Kung Fu Karl – April Fools Rules (Ep #3)
[Karl:] April Fools!
(Laughs) I got you! I bet you thought
I fatally stabbed myself in the chest! Hnnngh- Nope! Just punctured a lung, suckers! Man, I love pranks. I especially love pranking
my best friend slash mortal enemy I call him DK for short. The extra K is for Anyway. DK is a moron and falls
for every prank in the book. Razor wire on the toilet seat, six hundred poison dart frogs
delivered to his home, the whoopie cushion, you know. all the regulars. Huh. Can’t seem to stop this bleedin’ here. Heh. A-anyway. As fun as pranks are, it IS possible to take them too far. And it brings us to the Now, me and DK have been best buds ever since we starred in the first Dark Ninja movie together. We also try to murder each other
like twice a week, but that’s just what good friends do. Anyway, I been pranking DK for years
and it was time to step up my game. It started out like any other April Fools’, with me framing DK for murder. He wakes up with various dead hookers
and politicians strewn about his bedroom, he freaks out, almost takes his own life,
and I come in laughing my head off. And then we eat breakfast. Now here comes the fun part. After slippin’ a poison dart frog into his cereal, he’s distracted just enough for me
to get a DNA sample off him. Then I take that to the lab, splice it with some dinosaur DNA, slap it on another poison dart frog, and jam that frog down his throat. After running to the sink to rinse out his mouth, and falling for yet another prank, he starts to feel a little queasy. Was it from eating the two poison dart frogs? Or maybe it’s the mutant DNA
coursing through his body. It’s from me replacing the city’s water supply with high powered laxitives. So now DK has to run to the bathroom
to spend a couple smelly hours on the toilet, but, not before falling victim to yet another prank. While DK is in the bathroom, the mutant DNA starts
to violently change his body. He explodes out of the bathrom and
is about to tear me limb from limb, but that’s when I calmly tell him it’s just a prank, and the antidote is in this tablet. By the time he realized it was trick gum, I ran for cover to watch him destroy the city. Eventually, the rage subsided, his body turned back to normal and he passed out in the street. I was about to put his hand in some warm water
so he’d piss his pants, thus completing my ultimate prank, but I realized he was dead. I was completely devastated. April Fools’ was ruined! I guess the prank was really on me. Or maybe DK. Or the city, or anyone who drank the water.
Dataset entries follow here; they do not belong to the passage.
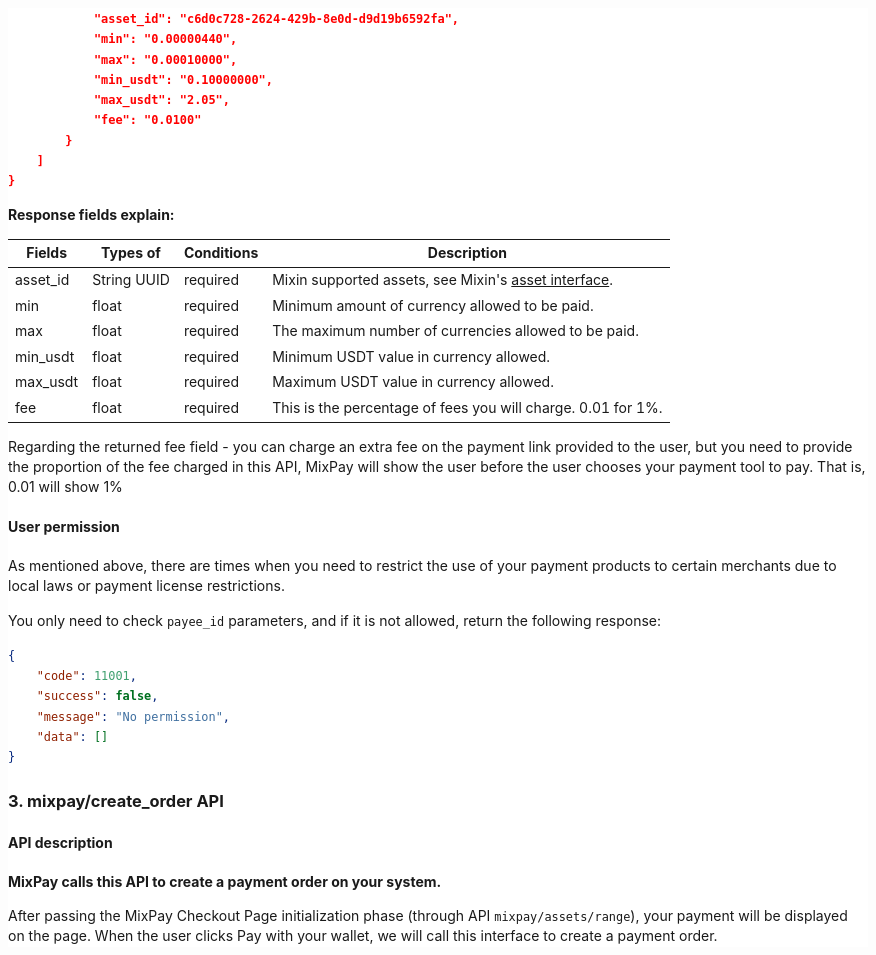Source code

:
 ```json
            "asset_id": "c6d0c728-2624-429b-8e0d-d9d19b6592fa",
            "min": "0.00000440",
            "max": "0.00010000",
            "min_usdt": "0.10000000",
            "max_usdt": "2.05",
            "fee": "0.0100"
        }
    ]
}
```

**Response fields explain:**

| **Fields** | **Types of** | **Conditions** | **Description** |
| ------------ | ------------ | ------------ | ------------ |
| asset_id | String UUID | required | Mixin supported assets, see Mixin's [asset interface](https://developers.mixin.one/docs/api/assets). |
| min | float | required | Minimum amount of currency allowed to be paid. |
| max | float | required | The maximum number of currencies allowed to be paid. |
| min_usdt | float | required | Minimum USDT value in currency allowed. |
| max_usdt | float | required | Maximum USDT value in currency allowed. |
| fee | float | required | This is the percentage of fees you will charge. 0.01 for 1%. |

Regarding the returned fee field - you can charge an extra fee on the payment link provided to the user, but you need to provide the proportion of the fee charged in this API, MixPay will show the user before the user chooses your payment tool to pay. That is, 0.01 will show 1%

#### User permission

As mentioned above, there are times when you need to restrict the use of your payment products to certain merchants due to local laws or payment license restrictions.

You only need to check `payee_id` parameters, and if it is not allowed, return the following response:

```json
{
    "code": 11001,
    "success": false,
    "message": "No permission",
    "data": []
}
```

### 3.  mixpay/create_order API

#### API description

**MixPay calls this API to create a payment order on your system.**

After passing the MixPay Checkout Page initialization phase (through API `mixpay/assets/range`), your payment will be displayed on the page. When the user clicks Pay with your wallet, we will call this interface to create a payment order.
Whatever. Well, I hope you all learned something
from today’s life lesson. Now, don’t worry about DK. He’s seriously impossible to kill. He’s like, uh, Wolverine, or Keith Richards. Right, DK? [DK:] That’s right, asshole. I had to dig myself out
of another grave, thanks to you. Uh, Karl? You seem to be bleeding an awful lot for a weekday. [Karl:] Oh, I’m fine. I’ll just jam
a paper towel in there or some shit. That’s it for this week. But I’ll leave you with Karl- blegh [DK:] Huh. Just put that in here… Dick.